Excerpted text
Victims of U.S. airstrike in Kabul lash out at foreign forces for mistaken attack

Haji Rabbani was preparing for afternoon prayers when he saw the U.S. helicopters hovering above his mud-brick house in a residential area of Kabul. Moments later bombs started raining down.

Six members of his family, including four children, were wounded in Wednesday’s airstrike that was supposed to hit insurgents fighting Afghan security forces several kilometers from where U.S. Defense Secretary Jim Mattis was meeting with officials. Two bombs struck Rabbani’s home—several hundred meters from where the insurgents were holed up—destroying an upstairs room, shattering windows and sending debris toppling into the courtyard.

NATO’s Resolute Support mission in Afghanistan expressed regret for the “harm to non-combatants” caused by the U.S. airstrike—the first carried out inside the city in recent memory—and blamed a defective missile. An investigation is under way.

Items from a data source

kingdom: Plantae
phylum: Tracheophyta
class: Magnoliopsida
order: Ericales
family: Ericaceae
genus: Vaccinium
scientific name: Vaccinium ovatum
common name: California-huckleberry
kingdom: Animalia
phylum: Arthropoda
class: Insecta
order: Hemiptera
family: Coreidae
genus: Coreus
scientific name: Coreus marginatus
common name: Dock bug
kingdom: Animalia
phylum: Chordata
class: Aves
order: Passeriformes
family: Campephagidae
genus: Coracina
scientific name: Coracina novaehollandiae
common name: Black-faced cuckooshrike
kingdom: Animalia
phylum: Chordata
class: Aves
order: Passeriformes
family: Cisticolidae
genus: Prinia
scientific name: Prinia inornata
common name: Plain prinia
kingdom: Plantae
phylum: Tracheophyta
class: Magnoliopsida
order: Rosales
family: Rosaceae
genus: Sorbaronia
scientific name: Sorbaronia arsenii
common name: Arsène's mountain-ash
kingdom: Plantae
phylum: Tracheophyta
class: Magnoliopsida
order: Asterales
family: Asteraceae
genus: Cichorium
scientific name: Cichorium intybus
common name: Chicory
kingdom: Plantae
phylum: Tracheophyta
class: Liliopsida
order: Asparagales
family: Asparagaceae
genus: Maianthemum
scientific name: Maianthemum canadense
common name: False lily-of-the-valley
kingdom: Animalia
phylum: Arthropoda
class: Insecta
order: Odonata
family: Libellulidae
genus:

What you will do
#1 Decide whether each statement below agrees with the article about the Kabul airstrike: (a) Six members of Haji Rabbani's family were wounded, four of them children; (b) the insurgents were hiding inside Rabbani's house; (c) NATO's Resolute Support mission blamed a defective missile. Answer yes or no for each, and quote the words of the article that decide it.
#2 Duplicate the passage of the article about the Kabul airstrike from "Victims of U.S." up to and including "started raining down.".

Task answers
#1
(a) Yes: "Six members of his family, including four children, were wounded"
(b) No: "Two bombs struck Rabbani’s home—several hundred meters from where the insurgents were holed up"
(c) Yes: "blamed a defective missile"

#2
Victims of U.S. airstrike in Kabul lash out at foreign forces for mistaken attack

Haji Rabbani was preparing for afternoon prayers when he saw the U.S. helicopters hovering above his mud-brick house in a residential area of Kabul. Moments later bombs started raining down.